### Exercise prompt
Your task is to copy every line below that contains the word "csproj".

##### Available data

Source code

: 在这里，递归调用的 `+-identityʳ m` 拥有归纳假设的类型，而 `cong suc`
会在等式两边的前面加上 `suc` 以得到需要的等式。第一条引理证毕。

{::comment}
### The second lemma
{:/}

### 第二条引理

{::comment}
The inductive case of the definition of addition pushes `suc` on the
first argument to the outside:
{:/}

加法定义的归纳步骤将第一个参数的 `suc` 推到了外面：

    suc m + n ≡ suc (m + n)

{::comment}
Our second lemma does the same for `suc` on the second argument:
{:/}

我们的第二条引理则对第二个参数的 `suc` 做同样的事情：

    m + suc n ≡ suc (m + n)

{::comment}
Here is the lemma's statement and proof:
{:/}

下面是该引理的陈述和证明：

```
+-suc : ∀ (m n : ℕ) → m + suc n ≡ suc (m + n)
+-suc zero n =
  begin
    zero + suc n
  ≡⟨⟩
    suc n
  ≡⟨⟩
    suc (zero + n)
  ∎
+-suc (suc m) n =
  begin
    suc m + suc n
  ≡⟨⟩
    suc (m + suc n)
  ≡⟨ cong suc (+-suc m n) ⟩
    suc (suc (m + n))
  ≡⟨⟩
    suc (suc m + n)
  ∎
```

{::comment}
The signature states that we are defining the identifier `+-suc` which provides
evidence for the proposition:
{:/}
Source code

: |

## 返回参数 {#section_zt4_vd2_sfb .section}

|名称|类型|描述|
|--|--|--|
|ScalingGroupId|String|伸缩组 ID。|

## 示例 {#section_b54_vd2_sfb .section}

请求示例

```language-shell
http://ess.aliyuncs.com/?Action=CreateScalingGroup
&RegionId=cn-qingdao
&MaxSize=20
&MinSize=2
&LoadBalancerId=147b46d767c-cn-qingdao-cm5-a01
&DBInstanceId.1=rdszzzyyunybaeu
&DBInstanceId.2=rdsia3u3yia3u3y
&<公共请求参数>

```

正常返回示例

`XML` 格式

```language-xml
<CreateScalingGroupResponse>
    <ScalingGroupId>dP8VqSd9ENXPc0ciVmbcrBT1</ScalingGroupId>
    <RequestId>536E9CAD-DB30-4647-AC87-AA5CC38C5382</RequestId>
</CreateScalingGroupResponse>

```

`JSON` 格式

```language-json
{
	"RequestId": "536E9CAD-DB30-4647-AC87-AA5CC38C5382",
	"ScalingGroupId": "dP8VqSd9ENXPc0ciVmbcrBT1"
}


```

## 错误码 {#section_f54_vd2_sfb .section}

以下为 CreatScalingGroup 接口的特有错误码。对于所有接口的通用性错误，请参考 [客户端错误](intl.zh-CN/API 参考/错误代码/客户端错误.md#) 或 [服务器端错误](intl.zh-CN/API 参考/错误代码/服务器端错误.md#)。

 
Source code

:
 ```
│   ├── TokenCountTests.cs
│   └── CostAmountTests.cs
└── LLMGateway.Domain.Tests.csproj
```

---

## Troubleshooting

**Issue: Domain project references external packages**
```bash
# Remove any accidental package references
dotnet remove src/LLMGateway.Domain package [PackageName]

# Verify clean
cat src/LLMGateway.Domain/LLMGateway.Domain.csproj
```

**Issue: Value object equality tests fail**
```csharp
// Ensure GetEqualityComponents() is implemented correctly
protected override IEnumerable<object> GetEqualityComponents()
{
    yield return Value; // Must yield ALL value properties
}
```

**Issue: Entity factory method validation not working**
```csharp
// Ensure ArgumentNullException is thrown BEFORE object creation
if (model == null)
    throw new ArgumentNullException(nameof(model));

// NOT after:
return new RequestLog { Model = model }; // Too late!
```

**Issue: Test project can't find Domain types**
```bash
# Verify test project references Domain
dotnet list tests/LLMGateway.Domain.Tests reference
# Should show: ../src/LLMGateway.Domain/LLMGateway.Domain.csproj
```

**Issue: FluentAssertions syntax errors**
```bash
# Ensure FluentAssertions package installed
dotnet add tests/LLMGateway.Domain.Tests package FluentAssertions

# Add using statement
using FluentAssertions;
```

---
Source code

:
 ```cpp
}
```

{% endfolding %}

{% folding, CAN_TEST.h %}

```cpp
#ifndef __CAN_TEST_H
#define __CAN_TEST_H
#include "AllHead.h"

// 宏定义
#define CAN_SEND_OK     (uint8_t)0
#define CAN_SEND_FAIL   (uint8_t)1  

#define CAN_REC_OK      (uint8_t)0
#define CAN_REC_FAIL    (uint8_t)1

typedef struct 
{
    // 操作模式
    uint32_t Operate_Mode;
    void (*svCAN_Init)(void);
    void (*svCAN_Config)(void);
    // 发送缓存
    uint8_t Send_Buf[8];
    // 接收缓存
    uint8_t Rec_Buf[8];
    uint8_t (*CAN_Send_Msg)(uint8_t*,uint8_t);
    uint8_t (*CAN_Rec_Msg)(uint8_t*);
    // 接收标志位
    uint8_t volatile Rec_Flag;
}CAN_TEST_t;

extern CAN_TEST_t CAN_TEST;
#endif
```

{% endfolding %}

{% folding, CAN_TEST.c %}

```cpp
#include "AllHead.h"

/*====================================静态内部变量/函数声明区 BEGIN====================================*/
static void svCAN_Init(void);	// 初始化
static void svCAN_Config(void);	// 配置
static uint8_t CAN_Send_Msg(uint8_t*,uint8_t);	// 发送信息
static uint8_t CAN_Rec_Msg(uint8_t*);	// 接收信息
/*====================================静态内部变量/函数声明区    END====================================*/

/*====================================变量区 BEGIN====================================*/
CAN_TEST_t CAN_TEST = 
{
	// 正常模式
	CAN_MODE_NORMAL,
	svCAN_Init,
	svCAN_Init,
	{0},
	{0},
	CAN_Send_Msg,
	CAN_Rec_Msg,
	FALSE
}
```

##########

### Reply
└── LLMGateway.Domain.Tests.csproj
cat src/LLMGateway.Domain/LLMGateway.Domain.csproj
# Should show: ../src/LLMGateway.Domain/LLMGateway.Domain.csproj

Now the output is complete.